Hi, hoping someone may know these guns well..

one of my mini jets has developed a fault. The fan is stuck on spot, and the fan control does not alter it at all.

I have removed and stripped down the fan control to make sure every thing is moving and working as it should be and it seems to be moving fine. I have also swapped the fan control with another from a working gun but it still did not control the fan at all, still stuck on spot! so im a bit confused as to what else needs servicing/replacing...

any help please?

Thanks:thumb:


----------



## supernova-dw (Apr 26, 2014)

Afraid I can't help with this but interested to see how you get on because my primer gun (Super cheap less than £5!!!) did the exact same thing and I did the same as you but ended up throwing it in the bin.


----------



## mr paint (Jul 11, 2009)

Hi I would fully strip the gun and remove seals 

Leave in thinners for full day and blow it all through with air 

tommy


----------



## Andyb0127 (Jan 16, 2011)

common problem with mini jets, remove the two fan adjusters, just above the trigger held in by a Phillips screw. Have a look at the inside of them, they should be the same shape as the brass fixing they screw to. But what tends to happen is as there plastic they round off resulting in not being able to adjust the fan. :thumb:


----------



## XRDAN (Feb 28, 2012)

Andyb0127 said:


> common problem with mini jets, remove the two fan adjusters, just above the trigger held in by a Phillips screw. Have a look at the inside of them, they should be the same shape as the brass fixing they screw to. But what tends to happen is as there plastic they round off resulting in not being able to adjust the fan. :thumb:


i know the control knobs can be a little dodgy, they tend to turn without moving the fan adjuster? but ive stripped it to check and also swapped in another whole adjuster.. ?


----------



## Andyb0127 (Jan 16, 2011)

XRDAN said:


> i know the control knobs can be a little dodgy, they tend to turn without moving the fan adjuster? but ive stripped it to check and also swapped in another whole adjuster.. ?

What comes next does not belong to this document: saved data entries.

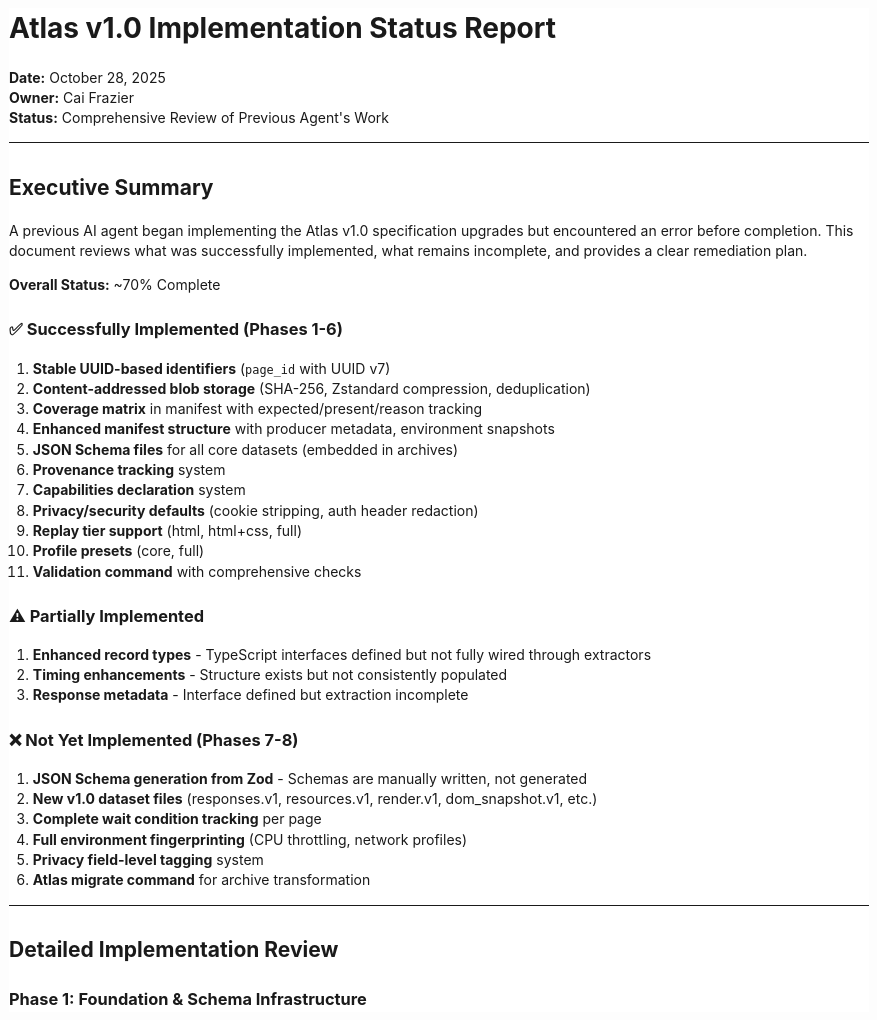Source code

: # Atlas v1.0 Implementation Status Report

**Date:** October 28, 2025  
**Owner:** Cai Frazier  
**Status:** Comprehensive Review of Previous Agent's Work

---

## Executive Summary

A previous AI agent began implementing the Atlas v1.0 specification upgrades but encountered an error before completion. This document reviews what was successfully implemented, what remains incomplete, and provides a clear remediation plan.

**Overall Status:** ~70% Complete

### ✅ Successfully Implemented (Phases 1-6)

1. **Stable UUID-based identifiers** (`page_id` with UUID v7)
2. **Content-addressed blob storage** (SHA-256, Zstandard compression, deduplication)
3. **Coverage matrix** in manifest with expected/present/reason tracking
4. **Enhanced manifest structure** with producer metadata, environment snapshots
5. **JSON Schema files** for all core datasets (embedded in archives)
6. **Provenance tracking** system
7. **Capabilities declaration** system
8. **Privacy/security defaults** (cookie stripping, auth header redaction)
9. **Replay tier support** (html, html+css, full)
10. **Profile presets** (core, full)
11. **Validation command** with comprehensive checks

### ⚠️ Partially Implemented

1. **Enhanced record types** - TypeScript interfaces defined but not fully wired through extractors
2. **Timing enhancements** - Structure exists but not consistently populated
3. **Response metadata** - Interface defined but extraction incomplete

### ❌ Not Yet Implemented (Phases 7-8)

1. **JSON Schema generation from Zod** - Schemas are manually written, not generated
2. **New v1.0 dataset files** (responses.v1, resources.v1, render.v1, dom_snapshot.v1, etc.)
3. **Complete wait condition tracking** per page
4. **Full environment fingerprinting** (CPU throttling, network profiles)
5. **Privacy field-level tagging** system
6. **Atlas migrate command** for archive transformation

---

## Detailed Implementation Review

### Phase 1: Foundation & Schema Infrastructure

Have you tried using a pair pliers to gently turn it obviously with control cap removed. That's what we did it freed it off, we then put some gun lube on and refitted control cap seemed to be on after that. I think the problem lies where there put in a gunwash machine it seems to affect the seal and they swell up causing this issue. Had the same problems ended up going over to Iwata lph 80's never had any problems with them.


----------